There are some active developer communities in Korea such as Google Developers Group (GDG), Code for Seoul and some others listed on meetup.com. All of them are doing amazing stuff by putting some effort to bring developers together for sharing knowledge.

Korea has better infrastructure (fast internet, better facilities — every coffee shop or meeting place has wi-fi) than many of the countries around the world.

In summary, Korean developer communities are very active but often they are not very welcoming to absolute beginners. Moreover, there is a English barrier for self-learning which is main motivation for joining developer communities rather than learning new tech stuff.

3. Django Girls Seoul Plan

What is main purpose of Django Girls Seoul?

Answer (Rachell) :
I’d say the main purpose echoes that of Django Girls: to bring more amazing women into the world of technology and increase the diversity in a community where women are very underrepresented.

What is future plan of Django Girls Seoul? Are you going to hold more workshops?

Answer:(Rachell)
We haven’t finished the first event so we don’t want to get too ahead of ourselves, but so far this is going a lot better than expected. In both the Korean and foreigner community there is a huge interest in this kind of event so there is already talk of making another. It’s really exciting how this has taken off and although there isn’t anything scheduled yet I’m sure there will be more similar workshops in the future.

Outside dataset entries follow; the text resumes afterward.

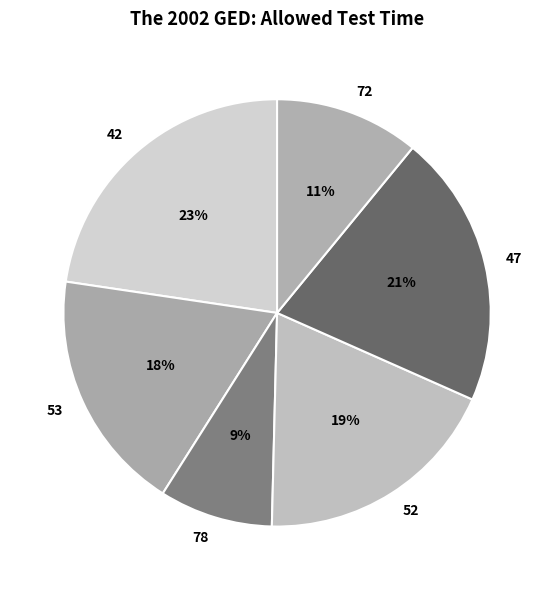

Between 47 and 72, which is larger?

47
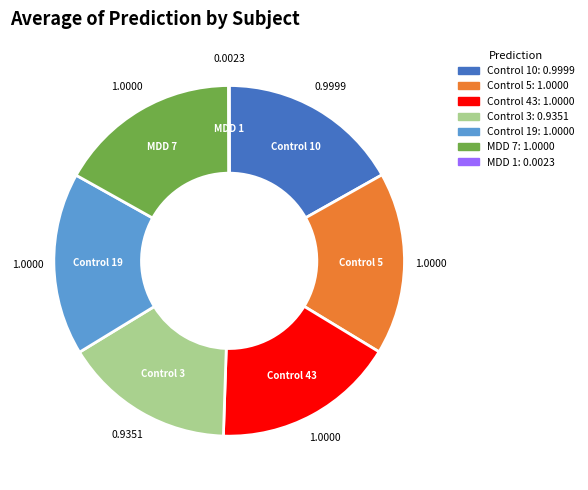

Is it true that Control 19 is 17% of the pie?

True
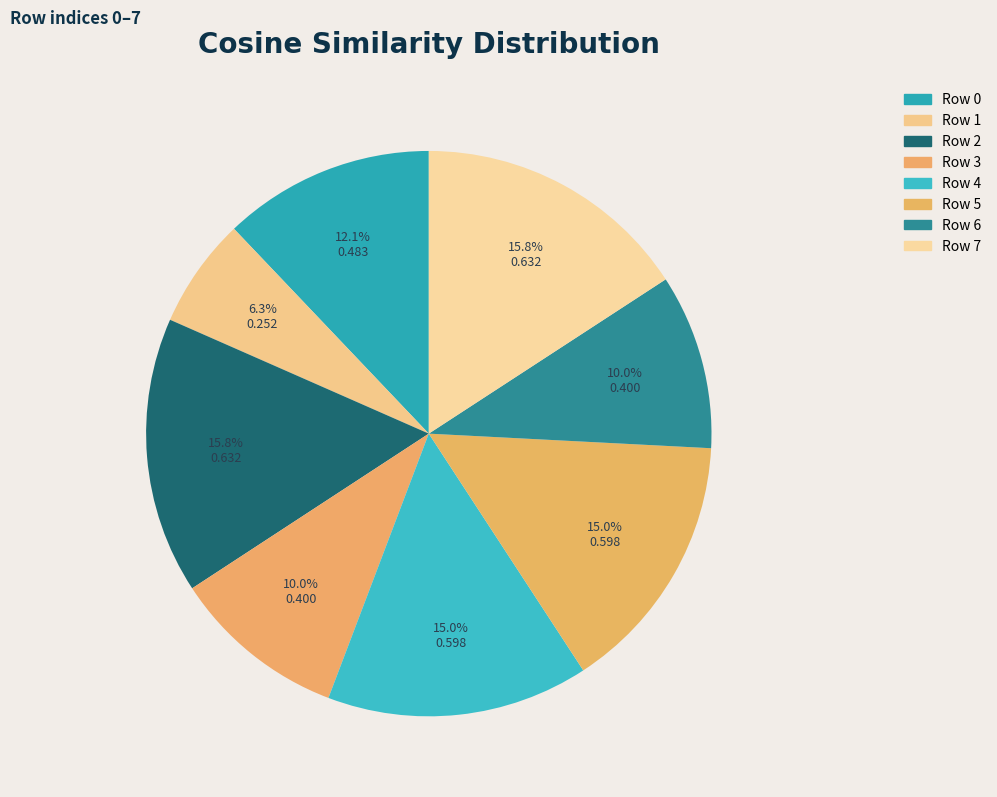

Count the number of slices in the pie.

8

We haven’t finished the first event so we don’t want to get too ahead of ourselves, but so far this is going a lot better than expected. In both the Korean and foreigner community there is a huge interest in this kind of event so there is already talk of making another. It’s really exciting how this has taken off and although there isn’t anything scheduled yet I’m sure there will be more similar workshops in the future

Besides the workshop we have regular study sessions that we hope to get more people involved in. Although they aren’t as fancy as a big workshop they’re very useful in keeping up with your tech skills and it’s really motivating and fun to hang out with like minded people.